I'm very sympathetic to that argument, I agree with that. So you have an internal equity . . . everybody's pay relative to everybody else within the organization . . . there has to be a sense of fairness there. That's why we have a salary cap. Because of our desire to have a sense of basic . . . so the average cashier doesn't feel like they're being cheated relative to everyone else in the organization. It's also why we have open books.

When everybody gets paid at Whole Foods, you can find out what everybody else gets paid, it's not a secret. We have that as open information.

But you also have to pay attention to external equity. What are your people getting paid relative to the competitors? You not only have to worry about what your management is getting paid but what are your cashiers getting paid and what are your clerks and stockers and grocery people getting paid because remember they can go work for one of your competitors too.

So there's a market out there that you have to be competitive with. Hey, we pay very well because we don't want our team members to have to go work for one of our competitors, we want them to stay with Whole Foods Market and our turnover is pretty low as a result of that. Well, the same argument is made . . . we don't' want . . . as we've gotten more successful and it's just like Safeway and Walden-Mart are selling more organic produce, our top executives are being solicited more and more and more by headhunters, by executive search firms to go work for our competitors. So we felt it was important to raise the cap in order to create less of incentive for our people to go work for our competitors. That's why we raised the cap.

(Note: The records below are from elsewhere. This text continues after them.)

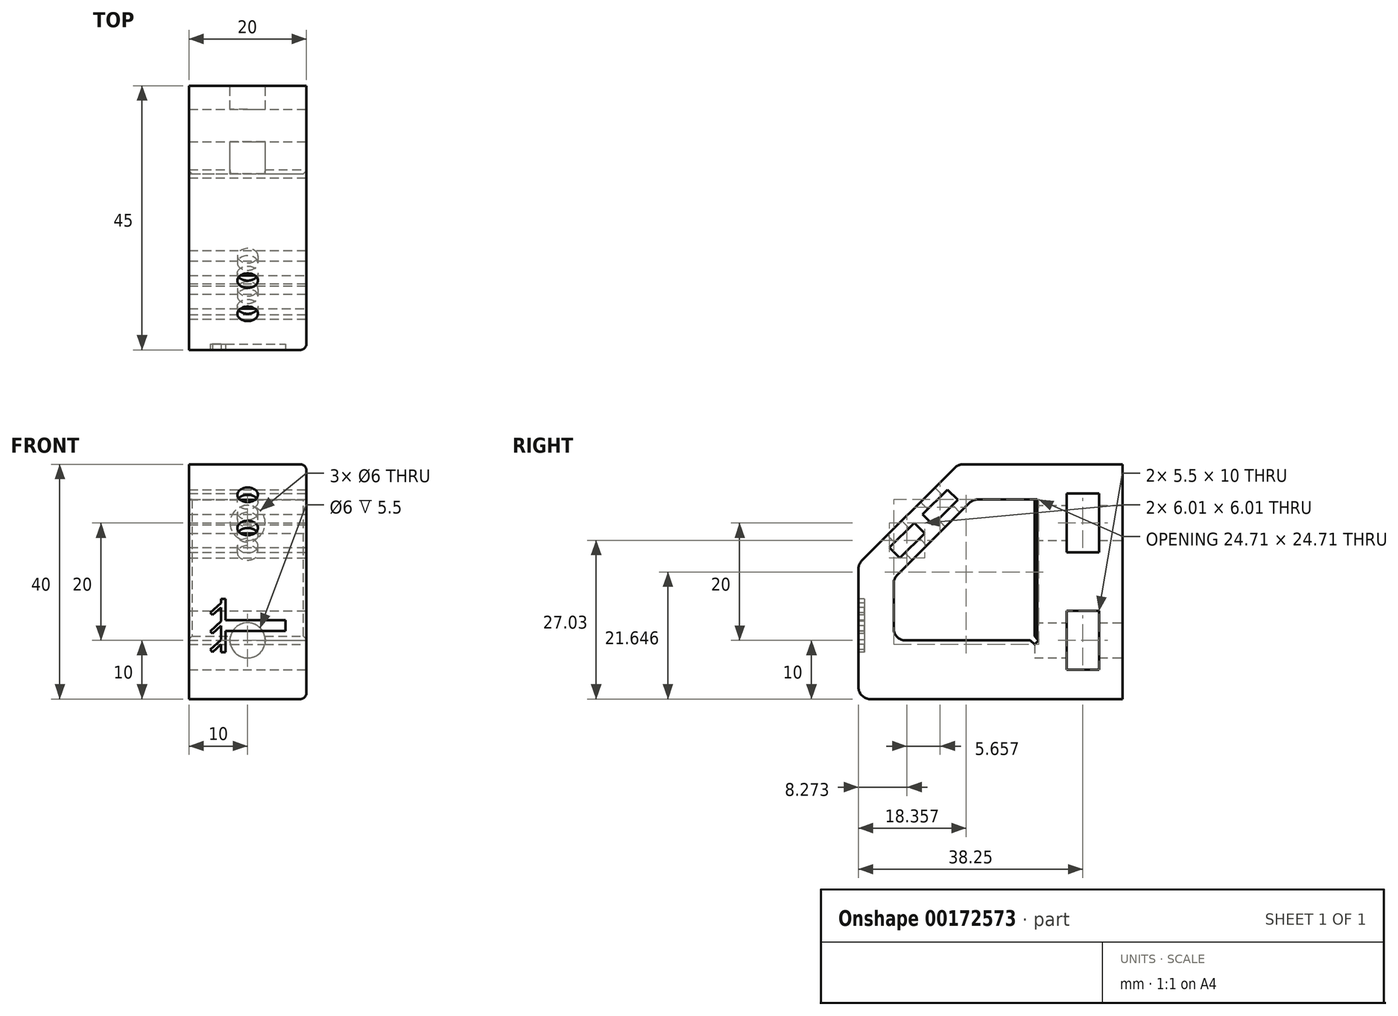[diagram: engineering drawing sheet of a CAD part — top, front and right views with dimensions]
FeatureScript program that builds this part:
annotation { "Feature Type Name" : "Feature", "Feature Type Description" : "" }
export const myFeature = defineFeature(function(context is Context, id is Id, definition is map)
    precondition{}
    {
        {
            var Q0;
            Q0=qCreatedBy(makeId("Front.planeOp"),FACE);
            var sketch = newSketch(context, id + "F0", { "sketchPlane" : qUnion([Q0])});
            skLineSegment(sketch, "E0.bottom", {"start": v(0, 0) * mm, "end": v(20, 0) * mm});
            skLineSegment(sketch, "E0.top", {"start": v(0, 40) * mm, "end": v(20, 40) * mm});
            skLineSegment(sketch, "E0.left", {"start": v(0, 0) * mm, "end": v(0, 40) * mm});
            skLineSegment(sketch, "E0.right", {"start": v(20, 0) * mm, "end": v(20, 40) * mm});
            skSolve(sketch);
        }
        {
            var Q0;
            Q0 = qSketchRegion(id + "F0", true);
            extrude(context, id + "F1", {"entities" : qUnion([Q0]), "depth" : 15 * mm});
        }
        {
            var Q0;
            Q0=makeQuery(id+"F1.opExtrude","SWEPT_FACE",FACE,{"disambiguationData":[OSD([sQuery(id+"F0.wireOp",EDGE,"E0.right")])]});
            var sketch = newSketch(context, id + "F2", { "sketchPlane" : qUnion([Q0])});
            skLineSegment(sketch, "E1", {"start": v(-15, 0) * mm, "end": v(-45, 0) * mm});
            skLineSegment(sketch, "E2", {"start": v(-45, 0) * mm, "end": v(-45, 23) * mm});
            skLineSegment(sketch, "E3", {"start": v(-39, 10) * mm, "end": v(-15, 10) * mm});
            skLineSegment(sketch, "E4", {"start": v(-15, 10) * mm, "end": v(-15, 0) * mm});
            skLineSegment(sketch, "E5", {"start": v(-15, 40) * mm, "end": v(-28, 40) * mm});
            skLineSegment(sketch, "E6", {"start": v(-28, 40) * mm, "end": v(-45, 23) * mm});
            skLineSegment(sketch, "E7", {"start": v(-15, 34) * mm, "end": v(-25.51, 34) * mm});
            skLineSegment(sketch, "E8", {"start": v(-25.51, 34) * mm, "end": v(-39, 20.51) * mm});
            skLineSegment(sketch, "E9", {"start": v(-39, 20.51) * mm, "end": v(-39, 10) * mm});
            skSolve(sketch);
        }
        {
            var Q0;
            Q0 = qSketchRegion(id + "F2", true);
            var Q1;
            Q1=makeQuery(id+"F2.imprint","IMPRINT",FACE,{"disambiguationData":[TD([[makeQuery(id+"F2.imprint","IMPRINT",EDGE,{"derivedFrom":sQuery(id+"F2.wireOp",EDGE,"E1")}),-1.0]])]});
            var Q2;
            Q2=makeQuery(id+"F1.opExtrude","SWEPT_FACE",FACE,{"disambiguationData":[OSD([sQuery(id+"F0.wireOp",EDGE,"E0.left")])]});
            extrude(context, id + "F3", {"entities" : qUnion([Q0, Q1]), "operationType" : NewBodyOperationType.ADD, "endBound" : BoundingType.UP_TO_SURFACE, "oppositeDirection" : true, "endBoundEntityFace" : qUnion([Q2]), "depth" : 25 * mm});
        }
        {
            var Q0;
            Q0=makeQuery(id+"F1.opExtrude","CAP_FACE",FACE,{"disambiguationData":[OSD([sQuery(id+"F0.wireOp",EDGE,"E0.bottom"),sQuery(id+"F0.wireOp",EDGE,"E0.top"),sQuery(id+"F0.wireOp",EDGE,"E0.left"),sQuery(id+"F0.wireOp",EDGE,"E0.right")])],"isStart":true});
            var sketch = newSketch(context, id + "F4", { "sketchPlane" : qUnion([Q0])});
            skCircle(sketch, "E10", {"center": v(-10, 30) * mm, "radius": 3 * mm});
            skPoint(sketch, "E10.centerSnap0", {"position": v(-10, 40) * mm});
            skCircle(sketch, "E11", {"center": v(-10, 10) * mm, "radius": 3 * mm});
            skSolve(sketch);
        }
        {
            var Q0;
            Q0 = qSketchRegion(id + "F4", true);
            var Q1;
            Q1=makeQuery(id+"F1.opExtrude","CAP_FACE",FACE,{"disambiguationData":[OSD([sQuery(id+"F0.wireOp",EDGE,"E0.bottom"),sQuery(id+"F0.wireOp",EDGE,"E0.top"),sQuery(id+"F0.wireOp",EDGE,"E0.left"),sQuery(id+"F0.wireOp",EDGE,"E0.right")])],"isStart":false});
            extrude(context, id + "F5", {"entities" : qUnion([Q0]), "operationType" : NewBodyOperationType.REMOVE, "endBound" : BoundingType.UP_TO_SURFACE, "oppositeDirection" : true, "endBoundEntityFace" : qUnion([Q1]), "depth" : 25 * mm});
        }
        {
            var Q0;
            {var subQ0=sQuery(id+"F0.wireOp",EDGE,"E0.right");Q0=makeQuery(id+"F3.boolean.opBoolean","MERGE",FACE,{"derivedFrom":[makeQuery(id+"F1.opExtrude","SWEPT_FACE",FACE,{"disambiguationData":[OSD([subQ0])]}),makeQuery(id+"F3.opExtrude","CAP_FACE",FACE,{"disambiguationData":[OSD([subQ0,sQuery(id+"F2.wireOp",EDGE,"E1"),sQuery(id+"F2.wireOp",EDGE,"E2"),sQuery(id+"F2.wireOp",EDGE,"oFBr16c8-0Q2X-FP0S-YIid-CgedbtGLqJMR"),sQuery(id+"F2.wireOp",EDGE,"evPOPMKi-VTVA-ff8v-8ZP8-QB7idNNDxLJc"),sQuery(id+"F2.wireOp",EDGE,"pkw4sknF-nVUN-RSqT-HF6s-BWwzk2YnTHOt"),sQuery(id+"F2.wireOp",EDGE,"E3"),sQuery(id+"F2.wireOp",EDGE,"E4")])],"isStart":true})]});}
            var sketch = newSketch(context, id + "F6", { "sketchPlane" : qUnion([Q0])});
            skLineSegment(sketch, "E12", {"start": v(-15.7, 10) * mm, "end": v(-15, 9.3) * mm});
            skLineSegment(sketch, "E13", {"start": v(-15, 9.3) * mm, "end": v(-14.29, 10) * mm});
            skLineSegment(sketch, "E14", {"start": v(-14.29, 10) * mm, "end": v(-15, 10.71) * mm});
            skSolve(sketch);
        }
        {
            var Q0;
            Q0 = qSketchRegion(id + "F6", true);
            var Q1;
            {var subQ4=sQuery(id+"F6.wireOp",EDGE,"E12");Q1=makeQuery(id+"F6.imprint","IMPRINT",FACE,{"disambiguationData":[TD([[makeQuery(id+"F6.imprint","IMPRINT",EDGE,{"derivedFrom":subQ4}),1.0]])]});}
            extrude(context, id + "F7", {"entities" : qUnion([Q0, Q1]), "operationType" : NewBodyOperationType.REMOVE, "oppositeDirection" : true, "depth" : 25 * mm});
        }
        {
            var Q0;
            Q0=makeQuery(id+"F3.opExtrude","SWEPT_FACE",FACE,{"disambiguationData":[OSD([sQuery(id+"F2.wireOp",EDGE,"E6")])]});
            var sketch = newSketch(context, id + "F8", { "sketchPlane" : qUnion([Q0])});
            skCircle(sketch, "E15", {"center": v(10, -6.86) * mm, "radius": 1.75 * mm});
            skPoint(sketch, "E15.centerSnap0", {"position": v(10, -15.56) * mm});
            skCircle(sketch, "E16", {"center": v(10, 1.14) * mm, "radius": 1.75 * mm});
            skSolve(sketch);
        }
        {
            var Q0;
            Q0 = qSketchRegion(id + "F8", true);
            extrude(context, id + "F9", {"entities" : qUnion([Q0]), "operationType" : NewBodyOperationType.REMOVE, "endBound" : BoundingType.UP_TO_NEXT, "oppositeDirection" : true, "depth" : 25 * mm});
        }
        {
            var Q0;
            {var subQ0=sQuery(id+"F0.wireOp",EDGE,"E0.right");Q0=makeQuery(id+"F3.boolean.opBoolean","MERGE",FACE,{"derivedFrom":[makeQuery(id+"F1.opExtrude","SWEPT_FACE",FACE,{"disambiguationData":[OSD([subQ0])]}),makeQuery(id+"F3.opExtrude","CAP_FACE",FACE,{"disambiguationData":[OSD([subQ0,sQuery(id+"F2.wireOp",EDGE,"E1"),sQuery(id+"F2.wireOp",EDGE,"E2"),sQuery(id+"F2.wireOp",EDGE,"E3"),sQuery(id+"F2.wireOp",EDGE,"E4"),sQuery(id+"F2.wireOp",EDGE,"E5"),sQuery(id+"F2.wireOp",EDGE,"E6"),sQuery(id+"F2.wireOp",EDGE,"E7"),sQuery(id+"F2.wireOp",EDGE,"E8"),sQuery(id+"F2.wireOp",EDGE,"E9")])],"isStart":true})]});}
            var sketch = newSketch(context, id + "F10", { "sketchPlane" : qUnion([Q0])});
            skLineSegment(sketch, "E17", {"start": v(-39.73, 25.8) * mm, "end": v(-35.49, 30.04) * mm});
            skLineSegment(sketch, "E18", {"start": v(-35.49, 30.04) * mm, "end": v(-33.72, 28.27) * mm});
            skLineSegment(sketch, "E19", {"start": v(-33.72, 28.27) * mm, "end": v(-37.96, 24.03) * mm});
            skLineSegment(sketch, "E20", {"start": v(-37.96, 24.03) * mm, "end": v(-39.73, 25.8) * mm});
            skLineSegment(sketch, "E21", {"start": v(-37.61, 27.91) * mm, "end": v(-35.84, 26.15) * mm, "construction": true});
            skLineSegment(sketch, "E22", {"start": v(-34.08, 31.45) * mm, "end": v(-29.83, 35.7) * mm});
            skLineSegment(sketch, "E23", {"start": v(-29.83, 35.7) * mm, "end": v(-28.06, 33.92) * mm});
            skLineSegment(sketch, "E24", {"start": v(-28.06, 33.92) * mm, "end": v(-32.3, 29.68) * mm});
            skLineSegment(sketch, "E25", {"start": v(-32.3, 29.68) * mm, "end": v(-34.08, 31.45) * mm});
            skLineSegment(sketch, "E26", {"start": v(-31.95, 33.57) * mm, "end": v(-30.19, 31.8) * mm, "construction": true});
            skSolve(sketch);
        }
        {
            var Q0;
            Q0 = qSketchRegion(id + "F10", true);
            extrude(context, id + "F11", {"entities" : qUnion([Q0]), "operationType" : NewBodyOperationType.REMOVE, "oppositeDirection" : true, "depth" : 25 * mm});
        }
        {
            var Q0;
            Q0=makeQuery(id+"F3.opExtrude","SWEPT_EDGE",EDGE,{"disambiguationData":[OSD([sQuery(id+"F2.wireOp",EDGE,"E2"),sQuery(id+"F2.wireOp",EDGE,"E6")])]});
            var Q1;
            Q1=makeQuery(id+"F3.opExtrude","SWEPT_EDGE",EDGE,{"disambiguationData":[OSD([sQuery(id+"F2.wireOp",EDGE,"E1"),sQuery(id+"F2.wireOp",EDGE,"E2")])]});
            var Q2;
            Q2=makeQuery(id+"F3.opExtrude","SWEPT_EDGE",EDGE,{"disambiguationData":[OSD([sQuery(id+"F2.wireOp",EDGE,"E5"),sQuery(id+"F2.wireOp",EDGE,"E6")])]});
            var Q3;
            Q3=makeQuery(id+"F3.opExtrude","SWEPT_EDGE",EDGE,{"disambiguationData":[OSD([sQuery(id+"F2.wireOp",EDGE,"E8"),sQuery(id+"F2.wireOp",EDGE,"E9")])]});
            var Q4;
            Q4=makeQuery(id+"F3.opExtrude","SWEPT_EDGE",EDGE,{"disambiguationData":[OSD([sQuery(id+"F2.wireOp",EDGE,"E7"),sQuery(id+"F2.wireOp",EDGE,"E8")])]});
            var Q5;
            Q5=makeQuery(id+"F3.opExtrude","SWEPT_EDGE",EDGE,{"disambiguationData":[OSD([sQuery(id+"F2.wireOp",EDGE,"E3"),sQuery(id+"F2.wireOp",EDGE,"E9")])]});
            var Q6;
            Q6=makeQuery(id+"F3.opExtrude","SWEPT_EDGE",EDGE,{"disambiguationData":[OSD([sQuery(id+"F0.wireOp",EDGE,"E0.right"),sQuery(id+"F2.wireOp",EDGE,"E7")])]});
            fillet(context, id + "F12", {"entities" : qUnion([Q0, Q1, Q2, Q3, Q4, Q5, Q6]), "radius" : 2 * mm, "tangentPropagation" : true, "allowEdgeOverflow" : false});
        }
        {
            var Q0;
            Q0=makeQuery(id+"F3.opExtrude","CAP_EDGE",EDGE,{"disambiguationData":[OSD([sQuery(id+"F2.wireOp",EDGE,"E6")])],"isStart":true});
            var Q1;
            Q1=makeQuery(id+"F3.opExtrude","TWEAK_EDGE",EDGE,{"derivedFrom":[makeQuery(id+"F1.opExtrude","SWEPT_FACE",FACE,{"disambiguationData":[OSD([sQuery(id+"F0.wireOp",EDGE,"E0.left")])]}),makeQuery(id+"F2.imprint","IMPRINT",EDGE,{"derivedFrom":sQuery(id+"F2.wireOp",EDGE,"E6")})]});
            fillet(context, id + "F13", {"entities" : qUnion([Q0, Q1]), "radius" : 1 * mm, "tangentPropagation" : true, "allowEdgeOverflow" : false});
        }
        {
            var Q0;
            {var subQ0=sQuery(id+"F0.wireOp",EDGE,"E0.right");Q0=makeQuery(id+"F3.boolean.opBoolean","MERGE",FACE,{"derivedFrom":[makeQuery(id+"F1.opExtrude","SWEPT_FACE",FACE,{"disambiguationData":[OSD([subQ0])]}),makeQuery(id+"F3.opExtrude","CAP_FACE",FACE,{"disambiguationData":[OSD([subQ0,sQuery(id+"F2.wireOp",EDGE,"E1"),sQuery(id+"F2.wireOp",EDGE,"E2"),sQuery(id+"F2.wireOp",EDGE,"E3"),sQuery(id+"F2.wireOp",EDGE,"E4"),sQuery(id+"F2.wireOp",EDGE,"E5"),sQuery(id+"F2.wireOp",EDGE,"E6"),sQuery(id+"F2.wireOp",EDGE,"E7"),sQuery(id+"F2.wireOp",EDGE,"E8"),sQuery(id+"F2.wireOp",EDGE,"E9")])],"isStart":true})]});}
            var sketch = newSketch(context, id + "F14", { "sketchPlane" : qUnion([Q0])});
            skLineSegment(sketch, "E27.bottom", {"start": v(-9.5, 35) * mm, "end": v(-4, 35) * mm});
            skLineSegment(sketch, "E27.top", {"start": v(-9.5, 25) * mm, "end": v(-4, 25) * mm});
            skLineSegment(sketch, "E27.left", {"start": v(-9.5, 35) * mm, "end": v(-9.5, 25) * mm});
            skLineSegment(sketch, "E27.right", {"start": v(-4, 35) * mm, "end": v(-4, 25) * mm});
            skLineSegment(sketch, "E28.bottom", {"start": v(-9.5, 15) * mm, "end": v(-4, 15) * mm});
            skLineSegment(sketch, "E28.top", {"start": v(-9.5, 5) * mm, "end": v(-4, 5) * mm});
            skLineSegment(sketch, "E28.left", {"start": v(-9.5, 15) * mm, "end": v(-9.5, 5) * mm});
            skLineSegment(sketch, "E28.right", {"start": v(-4, 15) * mm, "end": v(-4, 5) * mm});
            skSolve(sketch);
        }
        {
            var Q0;
            Q0 = qSketchRegion(id + "F14", true);
            extrude(context, id + "F15", {"entities" : qUnion([Q0]), "operationType" : NewBodyOperationType.REMOVE, "oppositeDirection" : true, "depth" : 25 * mm});
        }
        {
            var Q0;
            Q0=makeQuery(id+"F3.opExtrude","SWEPT_FACE",FACE,{"disambiguationData":[OSD([sQuery(id+"F2.wireOp",EDGE,"E2")])]});
            var sketch = newSketch(context, id + "F16", { "sketchPlane" : qUnion([Q0])});
            skLineSegment(sketch, "E29.bottom", {"start": v(5.46, 17.07) * mm, "end": v(6.26, 17.07) * mm});
            skLineSegment(sketch, "E29.top", {"start": v(5.46, 7.99) * mm, "end": v(6.26, 7.99) * mm});
            skLineSegment(sketch, "E29.left", {"start": v(5.46, 17.07) * mm, "end": v(5.46, 7.99) * mm});
            skLineSegment(sketch, "E29.right", {"start": v(6.26, 17.07) * mm, "end": v(6.26, 7.99) * mm});
            skLineSegment(sketch, "E30.bottom", {"start": v(6.26, 13.45) * mm, "end": v(16.45, 13.45) * mm});
            skLineSegment(sketch, "E30.top", {"start": v(6.26, 11.6) * mm, "end": v(16.45, 11.6) * mm});
            skLineSegment(sketch, "E30.left", {"start": v(6.26, 13.45) * mm, "end": v(6.26, 11.6) * mm});
            skLineSegment(sketch, "E30.right", {"start": v(16.45, 13.45) * mm, "end": v(16.45, 11.6) * mm});
            skLineSegment(sketch, "E31", {"start": v(5.46, 16.4) * mm, "end": v(3.63, 14.72) * mm});
            skLineSegment(sketch, "E32", {"start": v(3.63, 14.72) * mm, "end": v(4.02, 14.3) * mm});
            skLineSegment(sketch, "E33", {"start": v(4.02, 14.3) * mm, "end": v(5.46, 15.62) * mm});
            skLineSegment(sketch, "E34.1.0.0", {"start": v(4.02, 11.15) * mm, "end": v(5.46, 12.47) * mm});
            skLineSegment(sketch, "E34.1.0.1", {"start": v(5.46, 13.24) * mm, "end": v(3.63, 11.57) * mm});
            skLineSegment(sketch, "E34.1.0.2", {"start": v(3.63, 11.57) * mm, "end": v(4.02, 11.15) * mm});
            skLineSegment(sketch, "E34.2.0.0", {"start": v(4.02, 8) * mm, "end": v(5.46, 9.31) * mm});
            skLineSegment(sketch, "E34.2.0.1", {"start": v(5.46, 10.08) * mm, "end": v(3.63, 8.41) * mm});
            skLineSegment(sketch, "E34.2.0.2", {"start": v(3.63, 8.41) * mm, "end": v(4.02, 8) * mm});
            skLineSegment(sketch, "E34.direction1", {"start": v(4.02, 14.3) * mm, "end": v(4.02, 11.15) * mm, "construction": true});
            skSolve(sketch);
        }
        {
            var Q0;
            {var subQ0=sQuery(id+"F16.wireOp",EDGE,"E31");Q0=makeQuery(id+"F16.imprint","IMPRINT",FACE,{"disambiguationData":[TD([[makeQuery(id+"F16.imprint","IMPRINT",EDGE,{"derivedFrom":subQ0}),1.0]])]});}
            var Q1;
            {var subQ8=sQuery(id+"F16.wireOp",EDGE,"E29.bottom");Q1=makeQuery(id+"F16.imprint","IMPRINT",FACE,{"disambiguationData":[TD([[makeQuery(id+"F16.imprint","IMPRINT",EDGE,{"derivedFrom":subQ8}),-1.0]])]});}
            var Q2;
            {var subQ0=sQuery(id+"F16.wireOp",EDGE,"E34.1.0.0");Q2=makeQuery(id+"F16.imprint","IMPRINT",FACE,{"disambiguationData":[TD([[makeQuery(id+"F16.imprint","IMPRINT",EDGE,{"derivedFrom":subQ0}),1.0]])]});}
            var Q3;
            {var subQ0=sQuery(id+"F16.wireOp",EDGE,"E34.2.0.0");Q3=makeQuery(id+"F16.imprint","IMPRINT",FACE,{"disambiguationData":[TD([[makeQuery(id+"F16.imprint","IMPRINT",EDGE,{"derivedFrom":subQ0}),1.0]])]});}
            var Q4;
            Q4=makeQuery(id+"F16.imprint","IMPRINT",FACE,{"disambiguationData":[TD([[makeQuery(id+"F16.imprint","IMPRINT",EDGE,{"derivedFrom":sQuery(id+"F16.wireOp",EDGE,"E30.bottom")}),-1.0]])]});
            extrude(context, id + "F17", {"entities" : qUnion([Q0, Q1, Q2, Q3, Q4]), "operationType" : NewBodyOperationType.REMOVE, "oppositeDirection" : true, "depth" : 1 * mm});
        }
        {
            var Q0;
            Q0=makeQuery(id+"F1.opExtrude","CAP_EDGE",EDGE,{"disambiguationData":[OSD([sQuery(id+"F0.wireOp",EDGE,"E0.right")])],"isStart":false});
            var Q1;
            Q1=makeQuery(id+"F1.opExtrude","CAP_EDGE",EDGE,{"disambiguationData":[OSD([sQuery(id+"F0.wireOp",EDGE,"E0.left")])],"isStart":false});
            chamfer(context, id + "F18", {"entities" : qUnion([Q0, Q1]), "width" : 0.5 * mm, "tangentPropagation" : true});
        }
    });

RYSSDAL: This is a little bit like asking you to pick a favorite child or a favorite animal at your ranch or whatever . . .

MACKEY: So you better not ask the question.

(Laughter)

RYSSDAL: No, no, no . . . when you walk into one of your stores . . . when you walk into a Whole Foods Market . . . what's your favorite part?

MACKEY: Oh, what's my favorite part in the store? You know it depends upon the store actually because the stores are all unique.

RYSSDAL: Well, let's pick this one.

MACKEY: Without a doubt it would be this part of the store we're looking over right now the prepared foods. I mean it's very exciting to go to the trattoria at . . . if you go down there at the trattoria at dinnertime and you see people around the bar, they don't necessarily know each other but there's kind of a little bit of a singles scene going on there and you come in here at lunch and you see hundreds of people from all the downtown eating areas coming here to eat and it's packed.

I love that. That's very exciting to me. That's my favorite part of this particular store.

RYSSDAL: John Mackey is the co-founder, the chairman and the CEO of Whole Foods Market. Mr. Mackey, thanks a lot for your time.

MACKEY: Thanks for having me on, Kai.


[NOTE: The text above is an extended excerpt of the interview and may have been edited. It should not be taken as a verbatim record.]